J’aimerais crier : « Prends-moi comme je suis ». J’aimerais sentir et ne pas me déconnecter à la moindre remarque. J’aimerais que les tempêtes qui viennent de l’intérieur de moi ne te terrassent pas et que tu finisses par me dire « ce n’est rien ». J’aimerais que tu me voies.

J’aimerais t’accepter comme tu es. J’aimerais te dire les bons mots. J’aimerais te protéger de la vie. J’aimerais être l’idéal de l’amour. J’aimerais, mais je ne le suis pas toujours.

Parfois, les réflexes d’un passé sont comme des vagues et me projettent contre le mur de l’imperfection.

J’aime quand on choisit l’amour. J’aime l’espace que l’on crée et qui permet d’être imparfait. J’aime de ne pas changer de bateau juste parce que la mer est calme ou qu’il est brisé.

J’aime ce que tu es, ce que tu ne connais pas de toi et que je reconnais.
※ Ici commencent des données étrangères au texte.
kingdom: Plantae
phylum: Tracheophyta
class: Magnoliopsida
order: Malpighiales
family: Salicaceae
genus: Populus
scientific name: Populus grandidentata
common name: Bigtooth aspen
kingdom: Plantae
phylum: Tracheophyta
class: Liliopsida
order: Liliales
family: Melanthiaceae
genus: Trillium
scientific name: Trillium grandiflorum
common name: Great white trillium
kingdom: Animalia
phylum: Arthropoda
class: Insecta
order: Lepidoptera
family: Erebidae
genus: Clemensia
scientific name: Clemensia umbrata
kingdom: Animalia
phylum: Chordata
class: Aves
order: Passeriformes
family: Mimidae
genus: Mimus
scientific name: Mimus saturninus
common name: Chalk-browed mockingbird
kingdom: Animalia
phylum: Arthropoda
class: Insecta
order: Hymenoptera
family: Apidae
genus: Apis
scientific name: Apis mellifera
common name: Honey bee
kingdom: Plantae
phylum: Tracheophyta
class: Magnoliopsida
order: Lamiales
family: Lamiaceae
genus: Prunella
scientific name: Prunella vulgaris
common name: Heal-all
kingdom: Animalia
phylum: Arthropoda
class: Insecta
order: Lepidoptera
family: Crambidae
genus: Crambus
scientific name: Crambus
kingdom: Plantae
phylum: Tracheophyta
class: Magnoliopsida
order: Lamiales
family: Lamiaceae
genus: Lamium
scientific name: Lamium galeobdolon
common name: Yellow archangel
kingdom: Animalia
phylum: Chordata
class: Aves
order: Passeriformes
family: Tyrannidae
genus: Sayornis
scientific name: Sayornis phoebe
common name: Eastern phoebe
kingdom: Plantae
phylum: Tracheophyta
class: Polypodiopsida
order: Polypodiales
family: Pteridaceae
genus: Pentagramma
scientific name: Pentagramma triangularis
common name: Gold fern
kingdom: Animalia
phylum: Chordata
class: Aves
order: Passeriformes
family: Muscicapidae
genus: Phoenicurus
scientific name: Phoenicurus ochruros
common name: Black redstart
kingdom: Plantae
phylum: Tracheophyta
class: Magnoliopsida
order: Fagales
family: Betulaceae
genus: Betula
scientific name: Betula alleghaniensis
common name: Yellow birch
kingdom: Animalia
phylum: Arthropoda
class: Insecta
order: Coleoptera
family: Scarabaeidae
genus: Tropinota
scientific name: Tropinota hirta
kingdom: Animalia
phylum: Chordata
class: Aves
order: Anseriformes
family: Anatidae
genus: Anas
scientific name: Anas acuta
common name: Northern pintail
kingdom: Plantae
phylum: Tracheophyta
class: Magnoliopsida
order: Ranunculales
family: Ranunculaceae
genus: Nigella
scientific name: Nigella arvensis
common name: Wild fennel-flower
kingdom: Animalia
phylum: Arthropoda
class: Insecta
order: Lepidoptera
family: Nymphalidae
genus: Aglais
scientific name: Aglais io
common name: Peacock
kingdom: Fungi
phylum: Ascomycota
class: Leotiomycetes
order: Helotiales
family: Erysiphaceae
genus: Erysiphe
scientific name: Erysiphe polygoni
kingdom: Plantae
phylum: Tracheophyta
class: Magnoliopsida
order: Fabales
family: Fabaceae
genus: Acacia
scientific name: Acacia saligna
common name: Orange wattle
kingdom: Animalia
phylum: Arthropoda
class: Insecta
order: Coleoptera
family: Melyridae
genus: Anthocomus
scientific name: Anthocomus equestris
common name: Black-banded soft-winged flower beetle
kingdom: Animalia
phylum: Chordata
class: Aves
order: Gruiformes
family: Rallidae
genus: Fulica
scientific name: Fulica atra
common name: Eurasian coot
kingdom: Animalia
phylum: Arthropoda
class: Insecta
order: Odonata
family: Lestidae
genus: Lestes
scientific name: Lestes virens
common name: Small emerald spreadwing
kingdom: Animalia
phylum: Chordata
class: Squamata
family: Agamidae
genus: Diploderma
J’aime ton support, ton écoute. J’aime quand tu me dis « je t’aime tel que tu es » J’aime quand on parle. J’aime ; je t’aime.

L’amour est rempli de « je t’aime » même s’ils sont difficiles à vivre, même si cela n’est pas parfait.

 

Nous pouvons parler d’amour inconditionnel, mais nous ne pouvons imaginer comment nous serons appelés à le vivre.